### Extracted data:
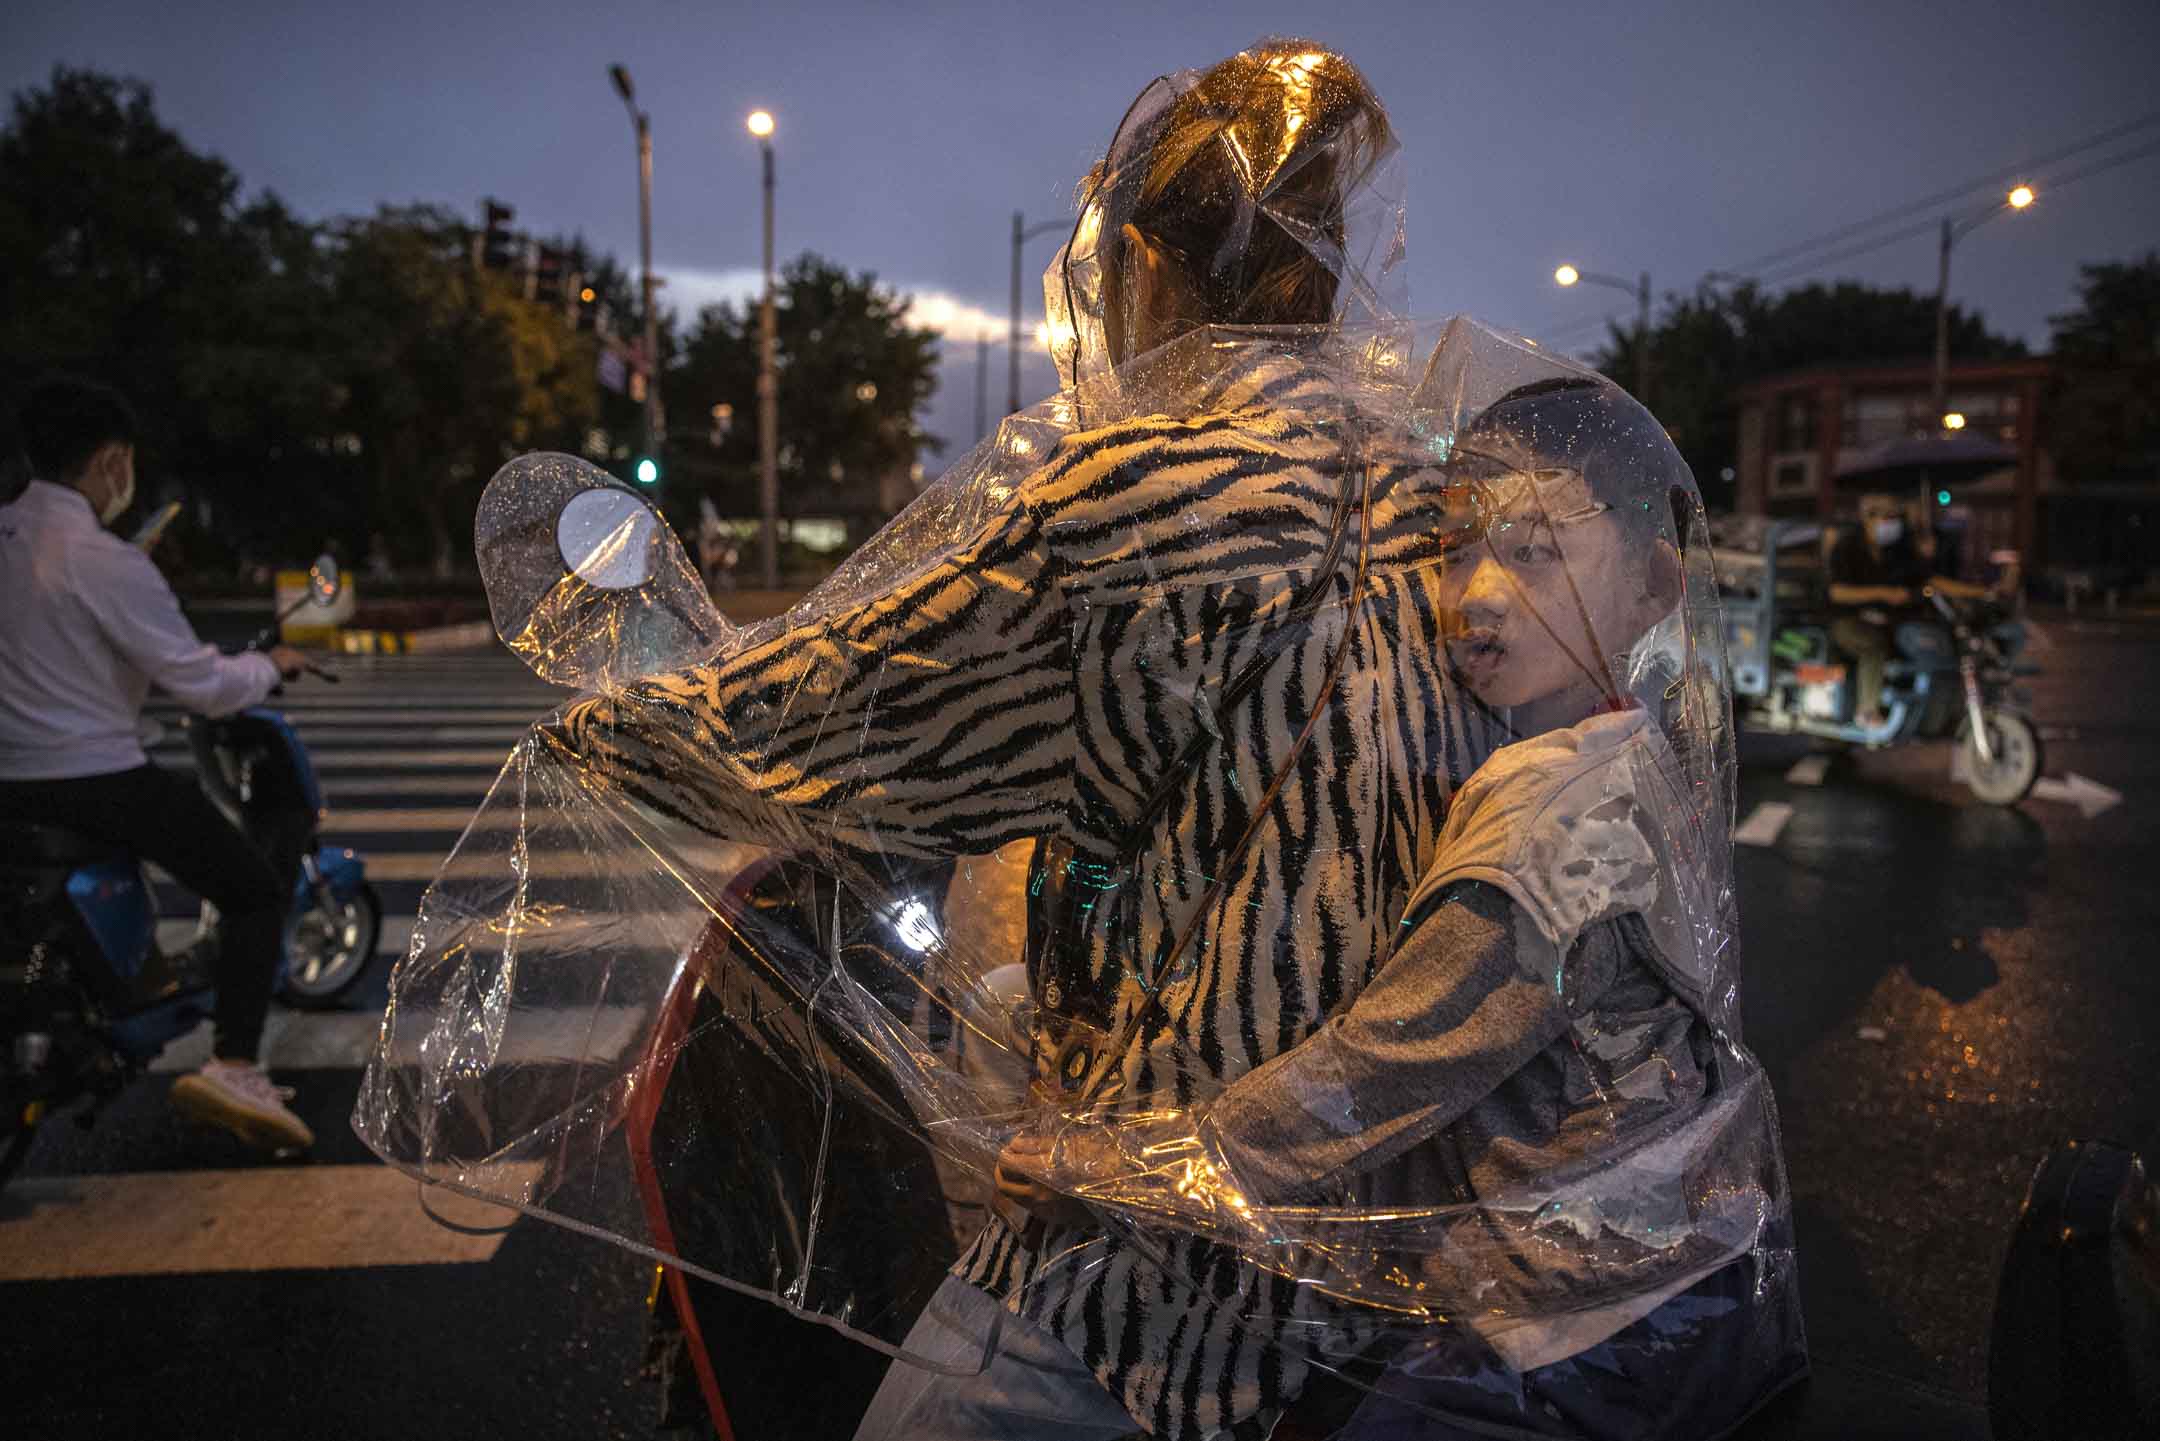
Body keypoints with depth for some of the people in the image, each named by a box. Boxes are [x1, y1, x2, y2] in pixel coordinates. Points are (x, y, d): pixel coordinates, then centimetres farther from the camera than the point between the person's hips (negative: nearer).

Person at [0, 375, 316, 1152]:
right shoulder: (109, 564, -18)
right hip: (96, 781, -8)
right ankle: (233, 1068, -13)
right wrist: (269, 666, 2)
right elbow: (204, 686, -17)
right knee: (257, 893, 1)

### Exercise requirements:
Please render every line of the entries above as a JSON list of strings, one string per line, skipping blank lines and leaving out the pictures.

### Task answer:
[
  "Body keypoints with depth for some of the people in the image, each named by a box. Boxes are [x1, y1, x2, y2] in pixel coordinates. Points are (x, y, d): pixel coordinates, then centimetres farther from the camera than the point between the person's hips (negative: nearer).",
  "Person at [0, 375, 316, 1152]:",
  "right shoulder: (109, 564, -18)",
  "right hip: (96, 781, -8)",
  "right ankle: (233, 1068, -13)",
  "right wrist: (269, 666, 2)",
  "right elbow: (204, 686, -17)",
  "right knee: (257, 893, 1)"
]